= YOUR OBJECTIVE =
Copy out each of the following lines word for word, keeping every character and line break unchanged.

= SUPPLIED MATERIAL =
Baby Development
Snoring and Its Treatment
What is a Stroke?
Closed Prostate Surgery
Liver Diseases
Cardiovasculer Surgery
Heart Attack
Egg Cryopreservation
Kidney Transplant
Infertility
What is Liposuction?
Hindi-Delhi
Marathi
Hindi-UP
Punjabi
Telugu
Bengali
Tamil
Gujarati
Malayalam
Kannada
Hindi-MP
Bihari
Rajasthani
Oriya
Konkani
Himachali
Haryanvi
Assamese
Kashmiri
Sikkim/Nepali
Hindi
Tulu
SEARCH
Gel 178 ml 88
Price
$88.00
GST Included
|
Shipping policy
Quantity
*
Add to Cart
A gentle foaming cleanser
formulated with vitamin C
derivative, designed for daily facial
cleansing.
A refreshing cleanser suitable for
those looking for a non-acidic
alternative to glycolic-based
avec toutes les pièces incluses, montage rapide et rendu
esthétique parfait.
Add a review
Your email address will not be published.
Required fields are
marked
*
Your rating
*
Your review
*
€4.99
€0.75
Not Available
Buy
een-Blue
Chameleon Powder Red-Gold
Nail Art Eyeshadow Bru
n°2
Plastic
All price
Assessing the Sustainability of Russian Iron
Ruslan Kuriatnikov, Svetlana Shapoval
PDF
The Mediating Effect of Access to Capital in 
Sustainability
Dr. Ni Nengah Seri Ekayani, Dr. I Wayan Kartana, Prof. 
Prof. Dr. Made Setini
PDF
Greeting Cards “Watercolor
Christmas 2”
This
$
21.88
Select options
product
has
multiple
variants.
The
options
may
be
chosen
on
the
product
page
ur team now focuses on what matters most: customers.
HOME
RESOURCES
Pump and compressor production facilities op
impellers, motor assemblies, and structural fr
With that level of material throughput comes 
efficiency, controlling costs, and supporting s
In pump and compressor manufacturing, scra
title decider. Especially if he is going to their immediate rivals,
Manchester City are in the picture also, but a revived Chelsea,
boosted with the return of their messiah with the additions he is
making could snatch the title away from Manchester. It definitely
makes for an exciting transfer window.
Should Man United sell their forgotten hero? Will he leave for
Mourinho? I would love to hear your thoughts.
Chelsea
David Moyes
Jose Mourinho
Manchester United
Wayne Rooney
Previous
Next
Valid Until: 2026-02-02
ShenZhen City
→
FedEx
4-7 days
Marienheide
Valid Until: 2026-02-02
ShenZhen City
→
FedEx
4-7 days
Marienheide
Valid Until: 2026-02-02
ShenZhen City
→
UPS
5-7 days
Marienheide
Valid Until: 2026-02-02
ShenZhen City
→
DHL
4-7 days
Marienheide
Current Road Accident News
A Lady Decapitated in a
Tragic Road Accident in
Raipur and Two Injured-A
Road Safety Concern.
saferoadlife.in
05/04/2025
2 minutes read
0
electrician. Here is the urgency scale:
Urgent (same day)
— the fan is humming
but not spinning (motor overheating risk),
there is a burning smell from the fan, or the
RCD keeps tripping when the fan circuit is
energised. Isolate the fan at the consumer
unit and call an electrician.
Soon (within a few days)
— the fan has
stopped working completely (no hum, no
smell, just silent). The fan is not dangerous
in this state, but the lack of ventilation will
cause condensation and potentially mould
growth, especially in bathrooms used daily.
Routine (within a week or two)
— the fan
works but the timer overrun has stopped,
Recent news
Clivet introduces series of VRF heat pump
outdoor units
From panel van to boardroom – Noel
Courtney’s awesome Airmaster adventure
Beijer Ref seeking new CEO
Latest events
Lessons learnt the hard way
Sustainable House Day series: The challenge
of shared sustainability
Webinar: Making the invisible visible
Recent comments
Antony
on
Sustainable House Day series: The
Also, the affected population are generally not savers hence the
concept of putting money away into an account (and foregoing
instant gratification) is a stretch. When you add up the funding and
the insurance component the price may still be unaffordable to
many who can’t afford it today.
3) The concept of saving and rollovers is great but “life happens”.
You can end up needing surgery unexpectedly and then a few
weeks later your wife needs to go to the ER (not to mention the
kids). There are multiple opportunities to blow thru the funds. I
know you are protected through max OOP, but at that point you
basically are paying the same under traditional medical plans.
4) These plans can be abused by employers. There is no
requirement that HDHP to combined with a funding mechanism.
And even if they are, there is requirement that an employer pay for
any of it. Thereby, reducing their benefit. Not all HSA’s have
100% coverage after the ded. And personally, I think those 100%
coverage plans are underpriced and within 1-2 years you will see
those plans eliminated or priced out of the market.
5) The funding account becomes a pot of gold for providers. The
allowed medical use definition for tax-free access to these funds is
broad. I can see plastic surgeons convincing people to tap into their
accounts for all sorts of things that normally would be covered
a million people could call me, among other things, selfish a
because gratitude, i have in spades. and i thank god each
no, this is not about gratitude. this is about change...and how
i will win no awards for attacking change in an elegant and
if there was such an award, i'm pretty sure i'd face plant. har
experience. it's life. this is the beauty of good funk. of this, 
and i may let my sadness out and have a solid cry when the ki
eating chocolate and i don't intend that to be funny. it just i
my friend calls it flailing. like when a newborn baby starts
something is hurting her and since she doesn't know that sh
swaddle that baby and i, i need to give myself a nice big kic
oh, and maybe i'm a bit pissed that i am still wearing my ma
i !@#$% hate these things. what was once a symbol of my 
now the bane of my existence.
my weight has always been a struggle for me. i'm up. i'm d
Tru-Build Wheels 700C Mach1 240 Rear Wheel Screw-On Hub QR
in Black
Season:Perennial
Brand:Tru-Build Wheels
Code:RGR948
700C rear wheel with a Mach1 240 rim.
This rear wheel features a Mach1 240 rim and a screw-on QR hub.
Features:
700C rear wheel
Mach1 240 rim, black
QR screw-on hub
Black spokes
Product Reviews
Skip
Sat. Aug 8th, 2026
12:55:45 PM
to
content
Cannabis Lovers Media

= WORKED SOLUTION =
Baby Development
Snoring and Its Treatment
What is a Stroke?
Closed Prostate Surgery
Liver Diseases
Cardiovasculer Surgery
Heart Attack
Egg Cryopreservation
Kidney Transplant
Infertility
What is Liposuction?
Hindi-Delhi
Marathi
Hindi-UP
Punjabi
Telugu
Bengali
Tamil
Gujarati
Malayalam
Kannada
Hindi-MP
Bihari
Rajasthani
Oriya
Konkani
Himachali
Haryanvi
Assamese
Kashmiri
Sikkim/Nepali
Hindi
Tulu
SEARCH
Gel 178 ml 88
Price
$88.00
GST Included
|
Shipping policy
Quantity
*
Add to Cart
A gentle foaming cleanser
formulated with vitamin C
derivative, designed for daily facial
cleansing.
A refreshing cleanser suitable for
those looking for a non-acidic
alternative to glycolic-based
avec toutes les pièces incluses, montage rapide et rendu
esthétique parfait.
Add a review
Your email address will not be published.
Required fields are
marked
*
Your rating
*
Your review
*
€4.99
€0.75
Not Available
Buy
een-Blue
Chameleon Powder Red-Gold
Nail Art Eyeshadow Bru
n°2
Plastic
All price
Assessing the Sustainability of Russian Iron
Ruslan Kuriatnikov, Svetlana Shapoval
PDF
The Mediating Effect of Access to Capital in 
Sustainability
Dr. Ni Nengah Seri Ekayani, Dr. I Wayan Kartana, Prof. 
Prof. Dr. Made Setini
PDF
Greeting Cards “Watercolor
Christmas 2”
This
$
21.88
Select options
product
has
multiple
variants.
The
options
may
be
chosen
on
the
product
page
ur team now focuses on what matters most: customers.
HOME
RESOURCES
Pump and compressor production facilities op
impellers, motor assemblies, and structural fr
With that level of material throughput comes 
efficiency, controlling costs, and supporting s
In pump and compressor manufacturing, scra
title decider. Especially if he is going to their immediate rivals,
Manchester City are in the picture also, but a revived Chelsea,
boosted with the return of their messiah with the additions he is
making could snatch the title away from Manchester. It definitely
makes for an exciting transfer window.
Should Man United sell their forgotten hero? Will he leave for
Mourinho? I would love to hear your thoughts.
Chelsea
David Moyes
Jose Mourinho
Manchester United
Wayne Rooney
Previous
Next
Valid Until: 2026-02-02
ShenZhen City
→
FedEx
4-7 days
Marienheide
Valid Until: 2026-02-02
ShenZhen City
→
FedEx
4-7 days
Marienheide
Valid Until: 2026-02-02
ShenZhen City
→
UPS
5-7 days
Marienheide
Valid Until: 2026-02-02
ShenZhen City
→
DHL
4-7 days
Marienheide
Current Road Accident News
A Lady Decapitated in a
Tragic Road Accident in
Raipur and Two Injured-A
Road Safety Concern.
saferoadlife.in
05/04/2025
2 minutes read
0
electrician. Here is the urgency scale:
Urgent (same day)
— the fan is humming
but not spinning (motor overheating risk),
there is a burning smell from the fan, or the
RCD keeps tripping when the fan circuit is
energised. Isolate the fan at the consumer
unit and call an electrician.
Soon (within a few days)
— the fan has
stopped working completely (no hum, no
smell, just silent). The fan is not dangerous
in this state, but the lack of ventilation will
cause condensation and potentially mould
growth, especially in bathrooms used daily.
Routine (within a week or two)
— the fan
works but the timer overrun has stopped,
Recent news
Clivet introduces series of VRF heat pump
outdoor units
From panel van to boardroom – Noel
Courtney’s awesome Airmaster adventure
Beijer Ref seeking new CEO
Latest events
Lessons learnt the hard way
Sustainable House Day series: The challenge
of shared sustainability
Webinar: Making the invisible visible
Recent comments
Antony
on
Sustainable House Day series: The
Also, the affected population are generally not savers hence the
concept of putting money away into an account (and foregoing
instant gratification) is a stretch. When you add up the funding and
the insurance component the price may still be unaffordable to
many who can’t afford it today.
3) The concept of saving and rollovers is great but “life happens”.
You can end up needing surgery unexpectedly and then a few
weeks later your wife needs to go to the ER (not to mention the
kids). There are multiple opportunities to blow thru the funds. I
know you are protected through max OOP, but at that point you
basically are paying the same under traditional medical plans.
4) These plans can be abused by employers. There is no
requirement that HDHP to combined with a funding mechanism.
And even if they are, there is requirement that an employer pay for
any of it. Thereby, reducing their benefit. Not all HSA’s have
100% coverage after the ded. And personally, I think those 100%
coverage plans are underpriced and within 1-2 years you will see
those plans eliminated or priced out of the market.
5) The funding account becomes a pot of gold for providers. The
allowed medical use definition for tax-free access to these funds is
broad. I can see plastic surgeons convincing people to tap into their
accounts for all sorts of things that normally would be covered
a million people could call me, among other things, selfish a
because gratitude, i have in spades. and i thank god each
no, this is not about gratitude. this is about change...and how
i will win no awards for attacking change in an elegant and
if there was such an award, i'm pretty sure i'd face plant. har
experience. it's life. this is the beauty of good funk. of this, 
and i may let my sadness out and have a solid cry when the ki
eating chocolate and i don't intend that to be funny. it just i
my friend calls it flailing. like when a newborn baby starts
something is hurting her and since she doesn't know that sh
swaddle that baby and i, i need to give myself a nice big kic
oh, and maybe i'm a bit pissed that i am still wearing my ma
i !@#$% hate these things. what was once a symbol of my 
now the bane of my existence.
my weight has always been a struggle for me. i'm up. i'm d
Tru-Build Wheels 700C Mach1 240 Rear Wheel Screw-On Hub QR
in Black
Season:Perennial
Brand:Tru-Build Wheels
Code:RGR948
700C rear wheel with a Mach1 240 rim.
This rear wheel features a Mach1 240 rim and a screw-on QR hub.
Features:
700C rear wheel
Mach1 240 rim, black
QR screw-on hub
Black spokes
Product Reviews
Skip
Sat. Aug 8th, 2026
12:55:45 PM
to
content
Cannabis Lovers Media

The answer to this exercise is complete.